Il y a de bonnes raisons de ne pas confondre un boom avec une transformation permanente. Les marchés publics de défense sont exposés aux aléas politiques, les licences d’exportation peuvent retarder ou empêcher les ventes, et la dépendance vis-à-vis d’un seul client gouvernemental crée des risques évidents. Les produits développés à la hâte en temps de guerre peuvent avoir du mal à trouver un marché important en temps de paix. Le capital-risque peut également surévaluer des secteurs à la mode, en particulier lorsque les fondateurs apposent les étiquettes « IA », « autonome » ou « défense » à une technologie dont la valeur militaire reste à prouver. Les essais opérationnels constituent un avantage, mais ils ne remplacent pas une fabrication fiable ni un modèle économique durable.
Cette forte croissance présente également un compromis délicat. Les ingénieurs qui se tournent vers la défense proviennent d’un bassin de main-d’œuvre limité. Cela peut renforcer la sécurité nationale et les exportations, mais cela pourrait aggraver la pénurie de talents dans les domaines des technologies médicales, des énergies alternatives et de la fabrication de pointe. La dépendance à l’égard d’une demande alimentée par les conflits n’est guère une stratégie économique idéale.
Pourtant, le marché du travail envoie un signal clair. La prestigieuse industrie civile de haute technologie israélienne n’est pas en train de disparaître, et ses entreprises les plus solides continueront à recruter. Mais l’époque où chaque levée de fonds engendrait une nouvelle vague d’emplois dans le secteur des logiciels est révolue. L’IA, la maîtrise des coûts et le recrutement à l’étranger ont rompu l’ancien lien entre croissance technologique et croissance de l’emploi. La technologie de défense suit une tendance inverse, car l’instabilité géopolitique génère à la fois des capitaux et des clients, tandis que l’IA renforce les capacités attendues par les armées plutôt que de se contenter de réduire les effectifs.
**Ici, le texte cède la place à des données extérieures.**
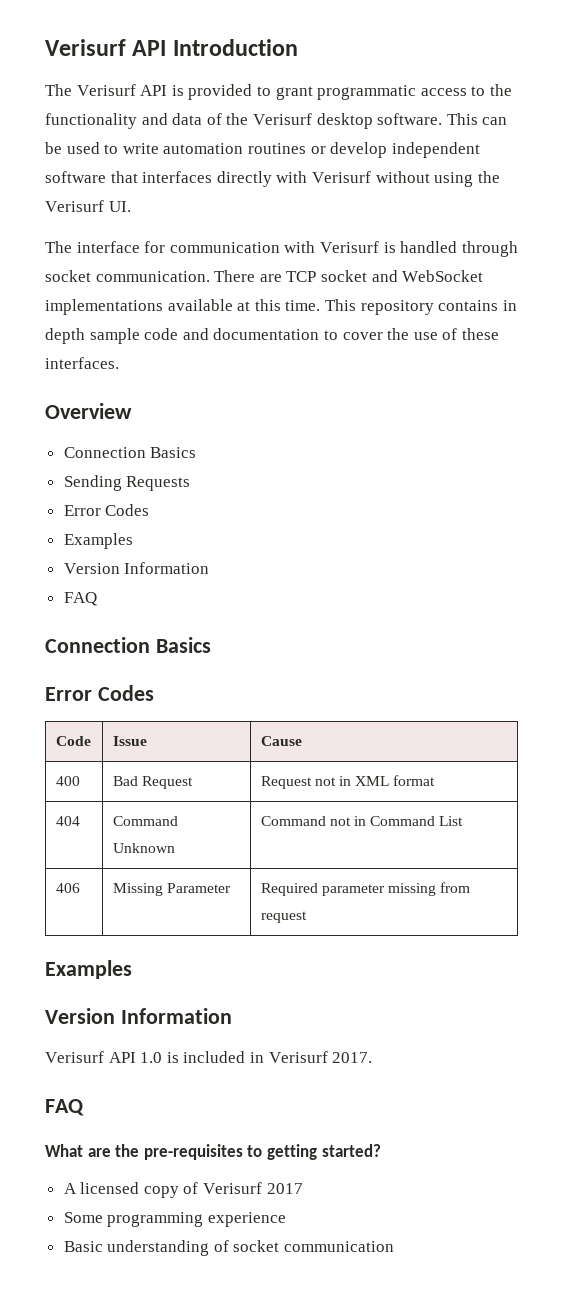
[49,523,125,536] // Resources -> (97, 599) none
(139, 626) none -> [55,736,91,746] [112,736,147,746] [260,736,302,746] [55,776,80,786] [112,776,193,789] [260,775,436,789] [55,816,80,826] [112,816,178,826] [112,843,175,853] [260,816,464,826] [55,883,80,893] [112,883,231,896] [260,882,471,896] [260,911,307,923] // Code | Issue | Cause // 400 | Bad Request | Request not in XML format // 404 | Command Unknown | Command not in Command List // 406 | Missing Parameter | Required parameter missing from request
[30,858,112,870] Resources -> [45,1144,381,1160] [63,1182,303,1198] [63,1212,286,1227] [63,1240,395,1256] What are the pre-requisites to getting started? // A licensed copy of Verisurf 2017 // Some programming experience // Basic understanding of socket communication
Le prochain boom technologique israélien devrait donc être très différent de celui qui l’a précédé. Il impliquera davantage de matériel, davantage de production et une relation beaucoup plus étroite entre les ingénieurs, les entreprises de défense et l’État. Le pays qui s’est fait connaître comme la « nation des start-ups » en vendant des logiciels aux entreprises connaît aujourd’hui l’une de ses plus fortes croissances de l’emploi dans les technologies développées à des fins militaires. Cette opportunité commerciale est née d’une sombre réalité géopolitique, mais ses conséquences pour les investisseurs, les travailleurs et les décideurs politiques deviennent de plus en plus difficiles à ignorer.